Control experiments to assess the quality of perfusion. Slices from isolated mouse adrenal glands that were perfused with Hoechst 33342 (blue) and propidium iodide (red) showcasing good (A), poor (B), and partial (C) perfusions
Ex vivo perfused adrenal gland: stimulation of aldosterone production with K+ and angiotensin II
Adrenal glands from C57B6/J mice were perfused in different series of experiments to investigate the responsiveness of zona glomerulosa cells to stimulation with K+ or angiotensin II (Figs. 5 and 6). The adrenal glands were first perfused with modified Ringer’s solution for 45 min before the perfusate was changed. This long control period was necessary to ensure a basal level of aldosterone secretion after possible stress of the animal before death and the stimulation of the tissue by mechanical alteration during the surgical procedure.

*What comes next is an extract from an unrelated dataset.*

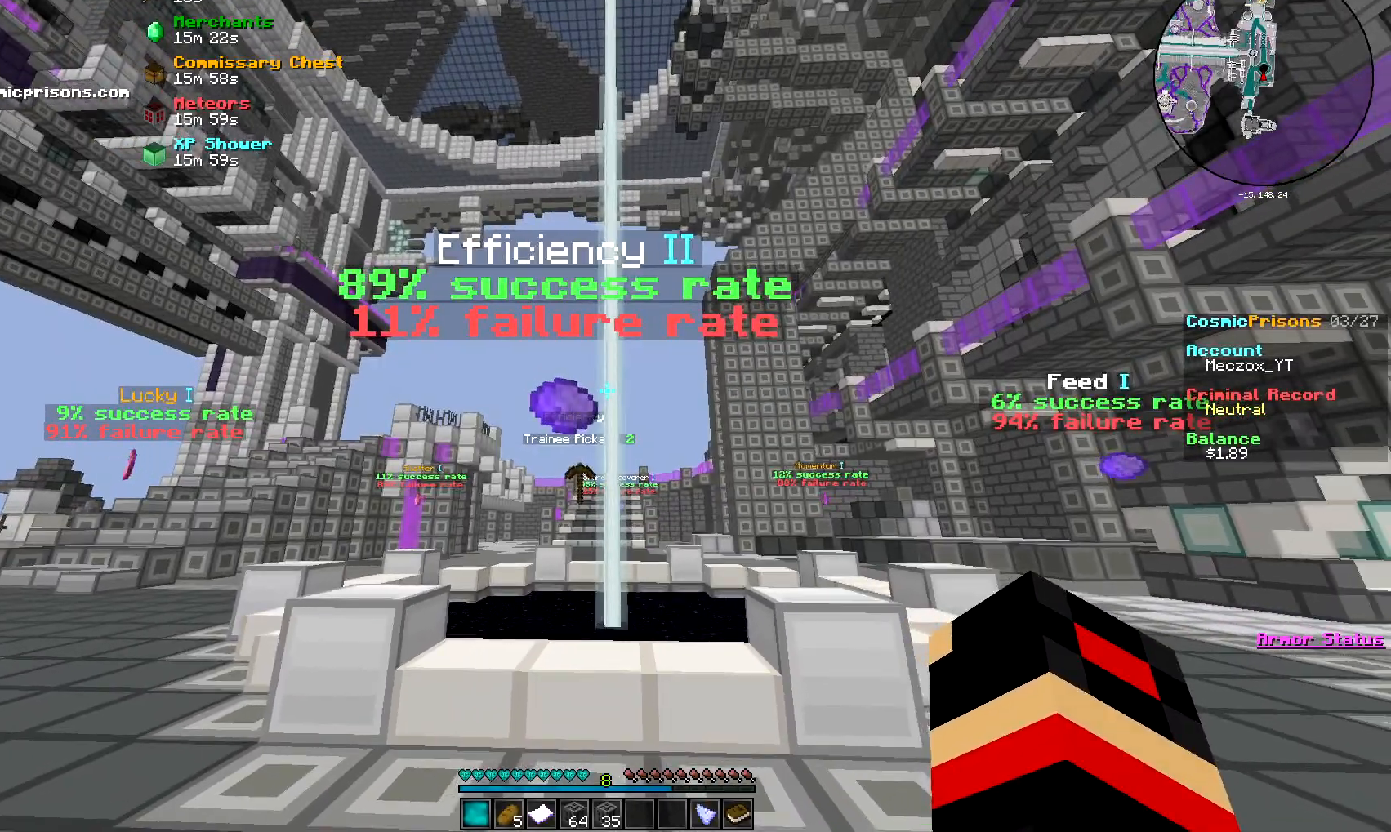
{"keys": [], "mouse": [], "events": []}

Stimulation of aldosterone secretion in isolated perfused mouse adrenal glands. A Aldosterone production in adrenal glands was stimulated with low (2 mM) and high K+ (6 mM) in the perfusate. B Aldosterone production in adrenal glands was stimulated with 250 pM angiotensin II (AngII). Control and AngII solutions contained 4 mM K+ and 0.1 µM forskolin. In A and B, the adrenal glands were perfused for 45 min with their respective control solution, followed by stimulation for 12 min. The stimulation sample was taken during 1 min at the end of the stimulation period. C Unpaired experiments showing the secretion of aldosterone in solutions containing 4 mM K+ with and without forskolin (FSK). Dots connected with lines were paired experiments; *p < 0.05
Effect of K+ on aldosterone secretion in the isolated perfused gland over a time course of 3 h. Aldosterone secretion in isolated perfused mouse right adrenal glands was sustained for at least 3 h after extraction of the organ with little to no loss of response to stimuli. A Time course and experimental protocol (mean values ± SEM, n = 4). B Data distribution and comparison between the first and second stimulations with 10 mM potassium solution as shown in A. C Data distribution and comparison between the first and second samples collected 30 min apart during stimulation with 5.6 mM K+ solution
In the first two series of experiments, we investigated the effect of K+ and angiotensin II on aldosterone secretion by the isolated perfused adrenal glands. To investigate the stimulation with K+, the adrenal glands were perfused with a solution containing a low concentration of K+ (2 mM). Then, the adrenal glands were perfused with a solution containing a high (but still physiological) concentration of K+ (6 mM). Increasing the K+ concentration led to a pronounced stimulation of aldosterone secretion (Fig. 5A). For the investigation of the angiotensin II effect, solutions containing a physiological K+ concentration of 4 mM were used. We also added 0.1 µM forskolin to all solutions of the angiotensin series to mitigate angiotensin-induced vasoconstriction. Although the flow rate seems to influence mainly corticosterone secretion and less aldosterone secretion in the isolated perfused adrenal gland of the rat [16], we wanted to avoid possible ischemia-induced tissue damage and prevent angiotensin-mediated vasoconstriction by adding forskolin. In these experiments, stimulation with angiotensin II (250 pM) led to a significant increase in aldosterone secretion (Fig. 5B). Forskolin at the concentration of 0.1 µM appeared to have no relevant effect on aldosterone secretion (Fig. 5C).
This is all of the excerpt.